Pasan los días y la situación no se aclara. Como una novela a la que le agregan capítulos y capítulos que dan vueltas sobre la misma temática, el Gobierno Provincial y la Asociación Trabajadores de la Educación de Neuquén (ATEN) no se ponen de acuerdo sobre el regreso de las clases presenciales. En el medio, la incertidumbre de los padres y alumnos. Ahora, Provincia buscará que se implemente totalmente a principios de la semana que viene.
El comienzo de la desprolijidad fue cuando las autoridades provinciales anunciaron la vuelta a las aulas en toda la provincia sin tener una resolución del Cuerpo Colegiado del Consejo Provincial de Educación (CPE) que los avale. El foco está puesto principalmente en lo que sucede en el Departamento Confluencia.

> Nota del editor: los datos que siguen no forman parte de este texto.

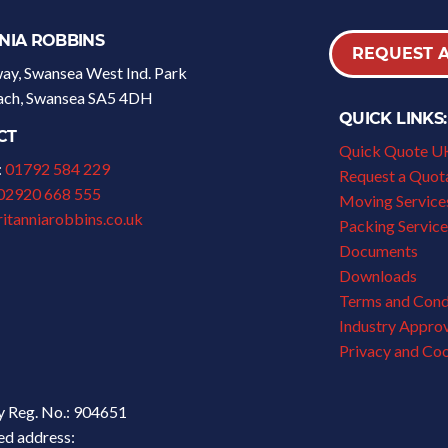
NIA ROBBINS
REQUEST 
y, Swansea West Ind. Park
fach, Swansea SA5 4DH
QUICK LINKS:
CT
Quick Quote U
:
01792 584 229
Request a Quot
02920 668 555
Moving Services
itanniarobbins.co.uk
Packing Service
Documents
Downloads
Terms and Cond
Industry Appro
Privacy and Coo
 Reg. No.: 904651
ed address:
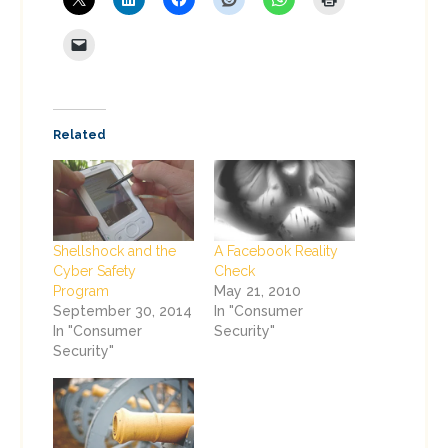
Related
Shellshock and the
A Facebook Reality
Cyber Safety
Check
Program
May 21, 2010
September 30, 2014
In "Consumer
In "Consumer
Security"
Security"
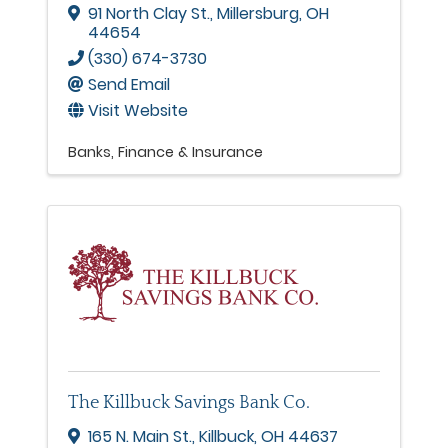
91 North Clay St.
,
Millersburg
,
OH
44654
(330) 674-3730
Send Email
Visit Website
Banks
Finance & Insurance
The Killbuck Savings Bank Co.
165 N. Main St.
,
Killbuck
,
OH
44637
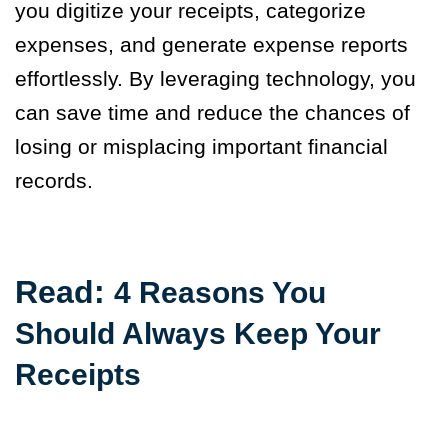
you digitize your receipts, categorize
expenses, and generate expense reports
effortlessly. By leveraging technology, you
can save time and reduce the chances of
losing or misplacing important financial
records.
Read:
4 Reasons You
Should Always Keep Your
Receipts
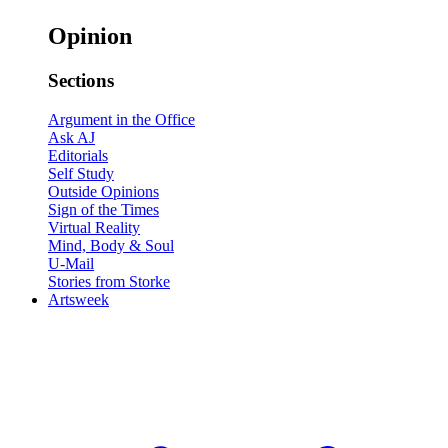
Opinion
Sections
Argument in the Office
Ask AJ
Editorials
Self Study
Outside Opinions
Sign of the Times
Virtual Reality
Mind, Body & Soul
U-Mail
Stories from Storke
Artsweek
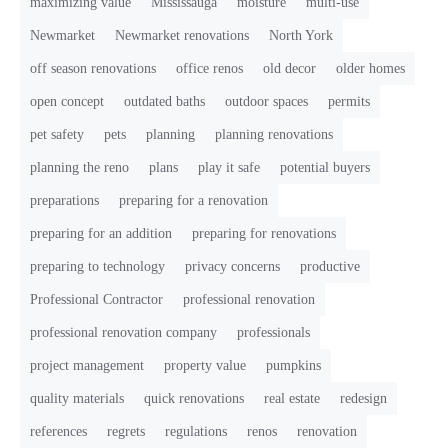
maximizing value
Mississauga
moisture
multi-use
Newmarket
Newmarket renovations
North York
off season renovations
office renos
old decor
older homes
open concept
outdated baths
outdoor spaces
permits
pet safety
pets
planning
planning renovations
planning the reno
plans
play it safe
potential buyers
preparations
preparing for a renovation
preparing for an addition
preparing for renovations
preparing to technology
privacy concerns
productive
Professional Contractor
professional renovation
professional renovation company
professionals
project management
property value
pumpkins
quality materials
quick renovations
real estate
redesign
references
regrets
regulations
renos
renovation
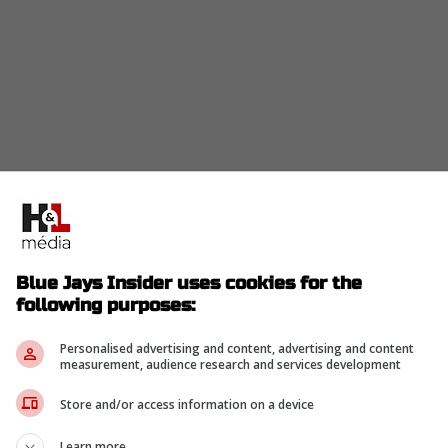
be either
Pete Alonso
or Jurickson Profar with hope
yers they will be able to sign Max Scherzer as well.
Blue Jays Insider uses cookies for the
following purposes:
Personalised advertising and content, advertising and content
o land one of Alonso or Profar. Additionally
measurement, audience research and services development
they'll bring in Scherzer on a one year deal.
Store and/or access information on a device
ez with Hoffman in the back end of their bullpen.
Learn more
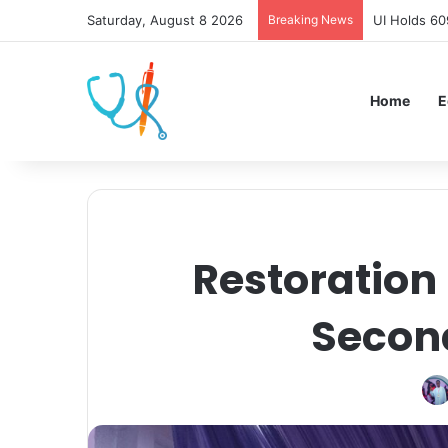
Saturday, August 8 2026
Breaking News
UI Holds 60
Home
E
Restoration
Secon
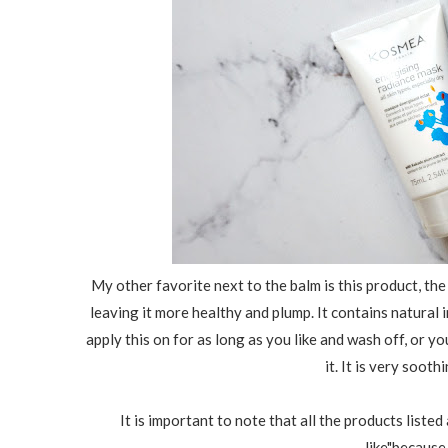
My other favorite next to the balm is this product, th
leaving it more healthy and plump. It contains natural i
apply this on for as long as you like and wash off, or yo
it. It is very soot
It is important to note that all the products listed
like"because 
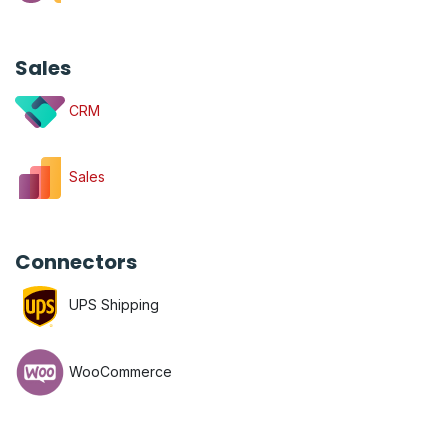
Sales
CRM
Sales
Connectors
UPS Shipping
WooCommerce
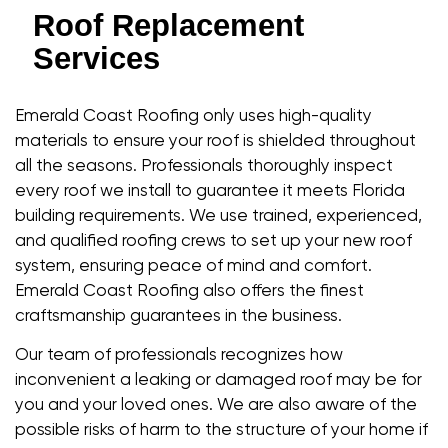
Roof Replacement
Services
Emerald Coast Roofing only uses high-quality
materials to ensure your roof is shielded throughout
all the seasons. Professionals thoroughly inspect
every roof we install to guarantee it meets Florida
building requirements. We use trained, experienced,
and qualified roofing crews to set up your new roof
system, ensuring peace of mind and comfort.
Emerald Coast Roofing also offers the finest
craftsmanship guarantees in the business.
Our team of professionals recognizes how
inconvenient a leaking or damaged roof may be for
you and your loved ones. We are also aware of the
possible risks of harm to the structure of your home if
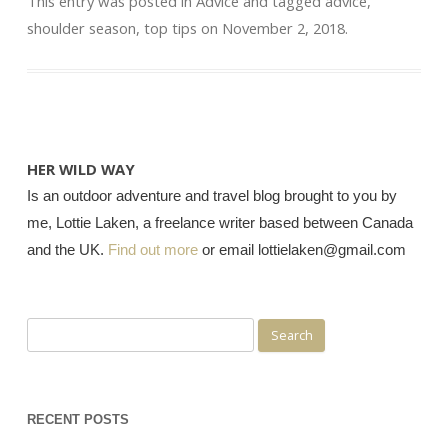
This entry was posted in
Advice
and tagged
advice
,
shoulder season
,
top tips
on
November 2, 2018
.
HER WILD WAY
Is an outdoor adventure and travel blog brought to you by
me, Lottie Laken, a freelance writer based between Canada
and the UK.
Find out more
or email lottielaken@gmail.com
Search
for:
RECENT POSTS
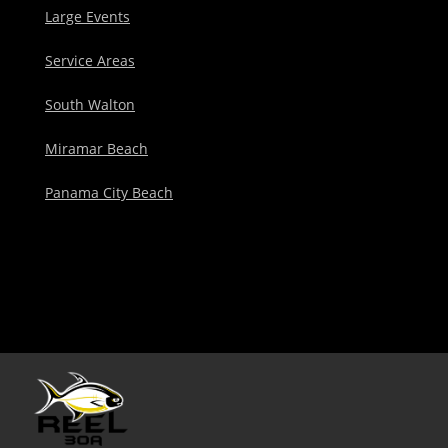
Large Events
Service Areas
South Walton
Miramar Beach
Panama City Beach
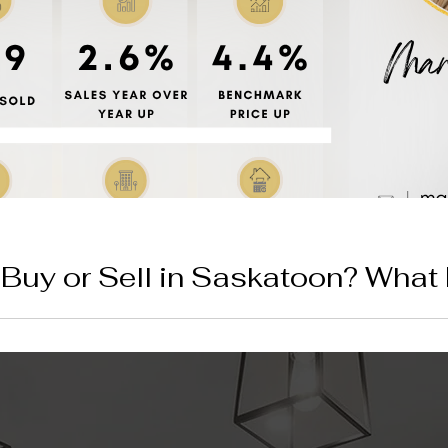
o Buy or Sell in Saskatoon? What
s Mean for You
just smashed another record as the total residential benchmark 
months of inventory available, find out what this ultra-competit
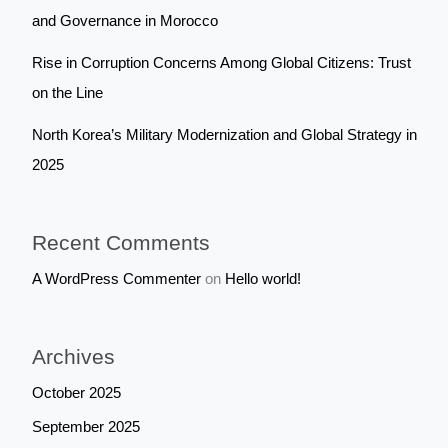
and Governance in Morocco
Rise in Corruption Concerns Among Global Citizens: Trust
on the Line
North Korea’s Military Modernization and Global Strategy in
2025
Recent Comments
A WordPress Commenter
on
Hello world!
Archives
October 2025
September 2025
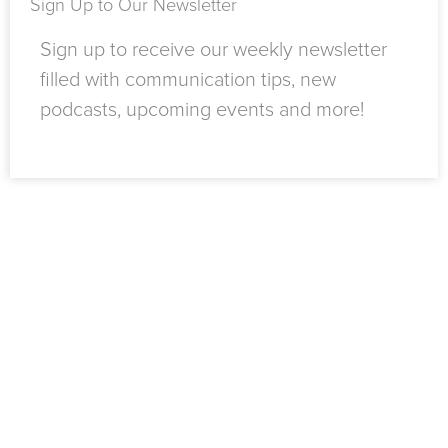
Sign Up to Our Newsletter
Sign up to receive our weekly newsletter
filled with communication tips, new
podcasts, upcoming events and more!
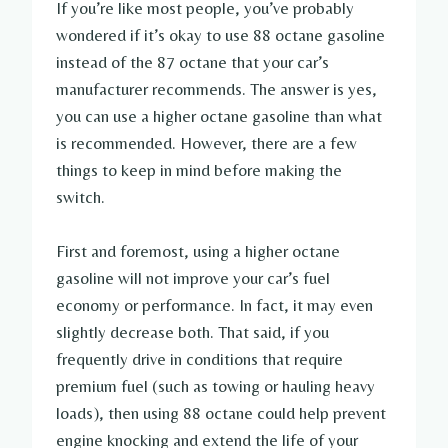
If you’re like most people, you’ve probably
wondered if it’s okay to use 88 octane gasoline
instead of the 87 octane that your car’s
manufacturer recommends. The answer is yes,
you can use a higher octane gasoline than what
is recommended. However, there are a few
things to keep in mind before making the
switch.
First and foremost, using a higher octane
gasoline will not improve your car’s fuel
economy or performance. In fact, it may even
slightly decrease both. That said, if you
frequently drive in conditions that require
premium fuel (such as towing or hauling heavy
loads), then using 88 octane could help prevent
engine knocking and extend the life of your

118 comunidades educativas retomaron la semana pasada.
A partir de eso arranca el conflicto, porque si las discusiones que existen entre dos puntos de vistas enfrentados se hubieran realizado en el lugar correspondiente, no se habría generado confusión en directivos, docentes y padres y madres de alumnos y alumnas. Cabe recordar que por un lado se halla el Gobierno Provincial -que quiere la vuelta a clases presenciales- y ATEN -que pone el foco en que el sistema sanitario todavía está saturado y por lo tanto no están las condiciones dadas.
Sin embargo, desde la Provincia priorizaron el acto político de presentar con bombos y platillos el retorno de las clases presenciales, antes que tener la reunión de Cuerpo Colegiado de CPE, en donde también participa ATEN.
¿Cuál fue el resultado? El martes volvieron a la escolaridad presencial algunos establecimientos educativos, pero otros no, porque no había resolución que lo indique. Después se la firmó dicha y siguieron los mismos colegios cerrados debido a que el gremio docente llamó a mantener la virtualidad y hubo un alto acatamiento.
Desde ATEN aseguraron que la mayoría de los colegios del Departamento Confluencia no adhirieron a la medida provincial y las autoridades reconocieron lo mismo.
Las posiciones
El Gobierno Provincial dictaminó que se reinicie la presencialidad educativa porque hubo una baja de los contagios y porque es pedagógicamente necesario y recomendado siempre y cuando se mantenga un estricto cumplimiento de los protocolos. Lo organizó en dos fases, con base en la circulación comunitaria y bajo la lógica de menos casos, más grados y años vuelven a las aulas.
Desde ATEN también saben que bajaron la cantidad de positivos, pero argumentan que el sistema sanitario continúa colapsado y que los protocolos, a esta altura del año, son difíciles de seguir. Y ponen como ejemplo la ventilación cruzada.